My understanding is that we should make GeoLite2 data always available to users with the ipinfo-view-basic right. Then, if IPoid has data for a particular field, we would need to check if the user has ipinfo-view-full right in order to overwrite the contents of that particular field.

  • With the deprecation of the Enterprise dataset, no source we use (GeoLite2, Spur) provides ISP data so we may want to consider deprecating that property completely

Ack

  • There's an actual bug where we don't show the number of users on an IP for basic users

@STran can you please file a task for that? I don't see where ipinfo-view-basic should have access to the number of users on an IP.

Change #1036305 had a related patch set uploaded (by Kosta Harlan; author: Kosta Harlan):

[mediawiki/extensions/IPInfo@master] DefaultPresenter: Copy asn, location, organization fields into "view basic"

https://gerrit.wikimedia.org/r/1036305

Given the above, I would suggest we go ahead with implementing the fallback using GeoLite2. It provides country, city and asn databases that should cover most of our use cases when an IP is not known for being problematic. If an IP is a proxy, VPN or has been suspect of bad behaviour, it would show up on Spur.

In this patch I have proposed that we show ASN, location and organization fields to users with the "view basic" right. These are originally sourced from GeoLite2. This patch checks if the user has "view full" right before attempting to add IPoid data. However, AIUI, even if we didn't check the right before adding IPoid data, the code is already set up to not overwrite existing fields because we use += for merging values into the data array, and GeoLite2 data is added first, so once asn, organization and location are populated by GeoLite2, they would not be overwritten by the IPoid retriever.

Given the above, I would suggest we go ahead with implementing the fallback using GeoLite2. It provides country, city and asn databases that should cover most of our use cases when an IP is not known for being problematic. If an IP is a proxy, VPN or has been suspect of bad behaviour, it would show up on Spur.

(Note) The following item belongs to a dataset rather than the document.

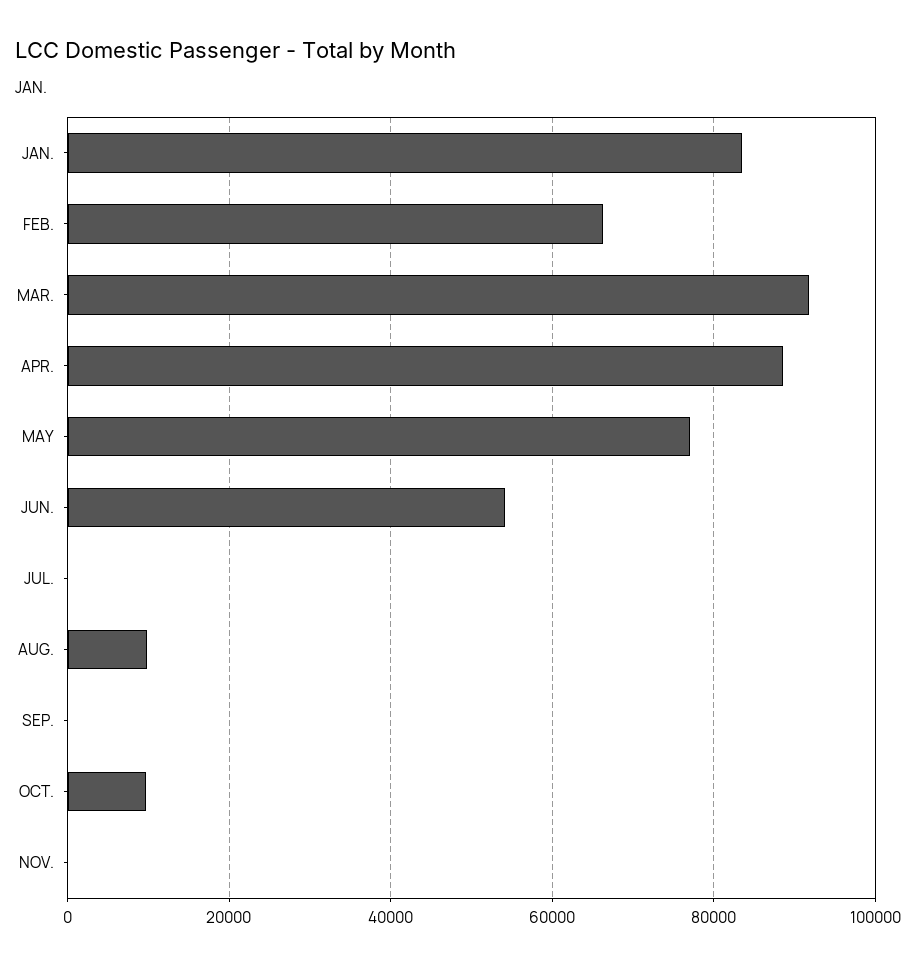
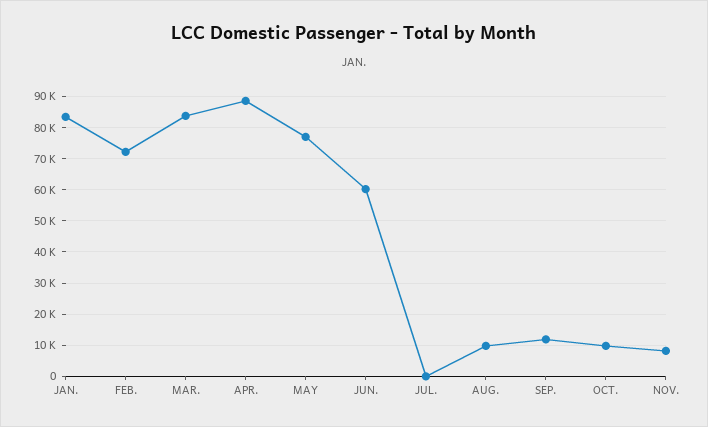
FEB.: 66000 -> 72000
MAR.: 92000 -> 84000
JUN.: 54000 -> 60000
SEP.: 0 -> 12000
NOV.: 0 -> 8000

In this patch I have proposed that we show ASN, location and organization fields to users with the "view basic" right. These are originally sourced from GeoLite2. This patch checks if the user has "view full" right before attempting to add IPoid data. However, AIUI, even if we didn't check the right before adding IPoid data, the code is already set up to not overwrite existing fields because we use += for merging values into the data array, and GeoLite2 data is added first, so once asn, organization and location are populated by GeoLite2, they would not be overwritten by the IPoid retriever.

cc @MMoss_WMF about https://foundation.wikimedia.org/wiki/Legal:IP_Information_tool_guidelines. tl;dr we are now sourcing ASN, organization and location information from GeoLite2. Since this is a free database that anyone can download and use, I assume there is no need to gate access to that data behind the "view full" right anymore. (The guidelines currently state only administrator, bureaucrat, checkuser, oversight, or stewards may access those fields currently.)